* **PROBLEM**:
Show all the lines in the data below that include the word "github".

* **RECORDS SUPPLIED**:
-*-

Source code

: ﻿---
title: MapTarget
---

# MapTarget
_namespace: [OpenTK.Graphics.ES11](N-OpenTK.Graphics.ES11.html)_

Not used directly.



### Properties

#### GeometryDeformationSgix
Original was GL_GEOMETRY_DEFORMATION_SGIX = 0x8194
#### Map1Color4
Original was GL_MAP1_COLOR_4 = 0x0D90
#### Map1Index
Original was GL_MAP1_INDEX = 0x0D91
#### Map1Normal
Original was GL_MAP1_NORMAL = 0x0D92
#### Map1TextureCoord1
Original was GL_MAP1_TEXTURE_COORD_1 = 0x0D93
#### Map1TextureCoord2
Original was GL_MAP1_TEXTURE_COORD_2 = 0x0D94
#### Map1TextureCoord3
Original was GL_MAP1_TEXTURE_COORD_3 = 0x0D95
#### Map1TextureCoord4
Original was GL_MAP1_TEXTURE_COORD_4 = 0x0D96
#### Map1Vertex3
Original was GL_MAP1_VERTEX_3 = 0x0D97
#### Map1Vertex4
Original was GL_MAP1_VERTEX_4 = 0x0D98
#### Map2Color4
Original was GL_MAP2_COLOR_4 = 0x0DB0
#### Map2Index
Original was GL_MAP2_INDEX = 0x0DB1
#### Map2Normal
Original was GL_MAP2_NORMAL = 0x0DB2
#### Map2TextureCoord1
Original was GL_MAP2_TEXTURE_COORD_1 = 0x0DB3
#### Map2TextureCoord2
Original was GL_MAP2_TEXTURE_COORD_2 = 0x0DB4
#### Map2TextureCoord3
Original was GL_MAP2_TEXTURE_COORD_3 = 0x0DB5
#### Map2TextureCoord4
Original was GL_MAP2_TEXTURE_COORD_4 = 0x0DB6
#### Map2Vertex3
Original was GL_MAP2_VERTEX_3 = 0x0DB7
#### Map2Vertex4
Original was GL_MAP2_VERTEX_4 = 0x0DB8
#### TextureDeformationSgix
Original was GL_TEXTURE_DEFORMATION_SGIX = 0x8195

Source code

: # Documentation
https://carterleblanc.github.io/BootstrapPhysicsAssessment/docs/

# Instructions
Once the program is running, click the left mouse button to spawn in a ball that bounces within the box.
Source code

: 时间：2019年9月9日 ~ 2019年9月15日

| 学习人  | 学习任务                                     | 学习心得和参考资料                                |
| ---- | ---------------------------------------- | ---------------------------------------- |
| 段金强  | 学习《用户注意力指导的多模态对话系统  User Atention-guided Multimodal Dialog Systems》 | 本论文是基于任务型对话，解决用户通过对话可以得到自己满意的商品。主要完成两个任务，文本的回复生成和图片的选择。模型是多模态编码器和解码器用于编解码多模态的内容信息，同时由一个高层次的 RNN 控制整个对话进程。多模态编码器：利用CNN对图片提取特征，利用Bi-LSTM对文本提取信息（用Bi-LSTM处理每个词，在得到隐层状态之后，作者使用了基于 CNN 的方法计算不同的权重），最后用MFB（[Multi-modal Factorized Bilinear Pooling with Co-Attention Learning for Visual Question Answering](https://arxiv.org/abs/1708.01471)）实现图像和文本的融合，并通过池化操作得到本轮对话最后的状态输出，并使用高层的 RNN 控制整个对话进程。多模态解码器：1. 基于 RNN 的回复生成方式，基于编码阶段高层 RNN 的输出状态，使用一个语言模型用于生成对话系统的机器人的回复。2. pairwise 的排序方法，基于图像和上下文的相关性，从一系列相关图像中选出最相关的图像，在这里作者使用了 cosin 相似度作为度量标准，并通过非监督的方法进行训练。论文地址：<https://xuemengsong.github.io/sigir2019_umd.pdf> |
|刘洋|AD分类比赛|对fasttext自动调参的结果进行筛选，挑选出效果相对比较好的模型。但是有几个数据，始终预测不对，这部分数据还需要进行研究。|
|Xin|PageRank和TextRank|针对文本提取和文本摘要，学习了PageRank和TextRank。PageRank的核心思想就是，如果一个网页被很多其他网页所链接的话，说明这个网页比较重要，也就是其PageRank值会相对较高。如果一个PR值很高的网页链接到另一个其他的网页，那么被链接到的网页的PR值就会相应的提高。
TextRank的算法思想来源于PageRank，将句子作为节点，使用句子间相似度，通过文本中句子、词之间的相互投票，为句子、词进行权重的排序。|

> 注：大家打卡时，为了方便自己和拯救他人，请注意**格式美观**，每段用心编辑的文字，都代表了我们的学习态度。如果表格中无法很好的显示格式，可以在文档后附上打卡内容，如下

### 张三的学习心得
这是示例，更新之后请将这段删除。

-*-

* **PROBLEM SOLUTION**:
https://carterleblanc.github.io/BootstrapPhysicsAssessment/docs/
| 段金强  | 学习《用户注意力指导的多模态对话系统  User Atention-guided Multimodal Dialog Systems》 | 本论文是基于任务型对话，解决用户通过对话可以得到自己满意的商品。主要完成两个任务，文本的回复生成和图片的选择。模型是多模态编码器和解码器用于编解码多模态的内容信息，同时由一个高层次的 RNN 控制整个对话进程。多模态编码器：利用CNN对图片提取特征，利用Bi-LSTM对文本提取信息（用Bi-LSTM处理每个词，在得到隐层状态之后，作者使用了基于 CNN 的方法计算不同的权重），最后用MFB（[Multi-modal Factorized Bilinear Pooling with Co-Attention Learning for Visual Question Answering](https://arxiv.org/abs/1708.01471)）实现图像和文本的融合，并通过池化操作得到本轮对话最后的状态输出，并使用高层的 RNN 控制整个对话进程。多模态解码器：1. 基于 RNN 的回复生成方式，基于编码阶段高层 RNN 的输出状态，使用一个语言模型用于生成对话系统的机器人的回复。2. pairwise 的排序方法，基于图像和上下文的相关性，从一系列相关图像中选出最相关的图像，在这里作者使用了 cosin 相似度作为度量标准，并通过非监督的方法进行训练。论文地址：<https://xuemengsong.github.io/sigir2019_umd.pdf> |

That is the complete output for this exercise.